TrackTest
- Products: Online English proficiency test with certificate
- Services: English Core test, English Complete test, English assessment for schools and companies, online proctoring and verification
- Website: tracktest.eu

= TrackTest =

English test for non-native English speakers

TrackTest Online English Assessment Center or TrackTest is an online English language assessment solution launched in November 2012 that measures the English skills of non-native English speakers. The test is using the scale based on Common European Framework of Reference for Languages.
It wants to create a 21st-century alternative to expensive pen&paper tests provided by established companies like ETS.
 Services for companies and language schools include an easy-to-use online management console for managing tests, analysing results and the progress of their students or candidates. In 2014, TrackTest English Test was used by students from 173 countries and speaking 136 languages.
The organisation is an institutional affiliate member of Association of Language Testers in Europe (ALTE), EAQUALS and others.

==Format and scoring==

TrackTest English proficiency level exams are provided online and are provided in two formats:

1. Core test (receptive skills- grammar, reading, listening) lasts approximately 45 minutes with immediate results. For a successful pass, it is required to achieve 65 per cent or more correctly answered questions.

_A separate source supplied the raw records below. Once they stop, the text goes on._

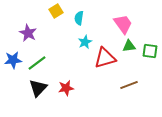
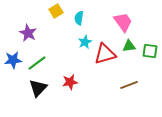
pink trapezoid: moved 2 px up
red triangle: moved 4 px up
red star: moved 4 px right, 6 px up
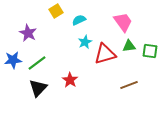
cyan semicircle: moved 2 px down; rotated 56 degrees clockwise
red star: moved 2 px up; rotated 28 degrees counterclockwise
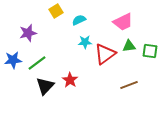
pink trapezoid: rotated 100 degrees clockwise
purple star: rotated 30 degrees clockwise
cyan star: rotated 24 degrees clockwise
red triangle: rotated 20 degrees counterclockwise
black triangle: moved 7 px right, 2 px up
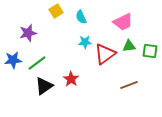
cyan semicircle: moved 2 px right, 3 px up; rotated 88 degrees counterclockwise
red star: moved 1 px right, 1 px up
black triangle: moved 1 px left; rotated 12 degrees clockwise
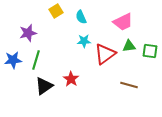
cyan star: moved 1 px left, 1 px up
green line: moved 1 px left, 3 px up; rotated 36 degrees counterclockwise
brown line: rotated 36 degrees clockwise
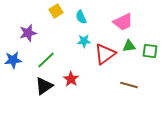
green line: moved 10 px right; rotated 30 degrees clockwise
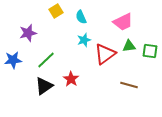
cyan star: moved 1 px up; rotated 16 degrees counterclockwise
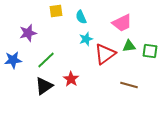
yellow square: rotated 24 degrees clockwise
pink trapezoid: moved 1 px left, 1 px down
cyan star: moved 2 px right, 1 px up
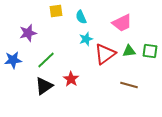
green triangle: moved 5 px down
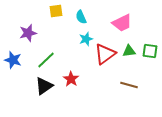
blue star: rotated 24 degrees clockwise
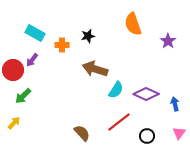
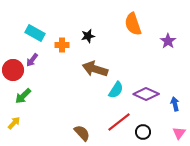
black circle: moved 4 px left, 4 px up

2. Complete test (both receptive and productive skills- Core test + Speaking&Writing).

Both tests are provided in two versions based on the delivered level of security:

a) Standard – provided online "as is", without the invigilation or proctored by the organisation administering the assessment.

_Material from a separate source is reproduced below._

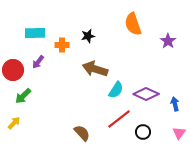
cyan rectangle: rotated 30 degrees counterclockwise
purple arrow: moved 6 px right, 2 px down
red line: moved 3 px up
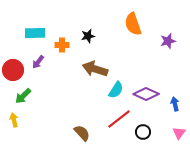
purple star: rotated 21 degrees clockwise
yellow arrow: moved 3 px up; rotated 56 degrees counterclockwise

b) Verified – proctored and verified directly by TrackTest. These tests are taken in a proctored online environment with online invigilation via webcam and with the candidate's identity verified by TrackTest. Certificates are equipped with a photo of the candidate.

In 2013, TrackTest introduced TrackTest Score for better progress tracking of users. It is a dynamically calculated numeric score in the range from 0 to 1200 using the algorithm based on all other user results and reflecting the difficulty difference among the levels.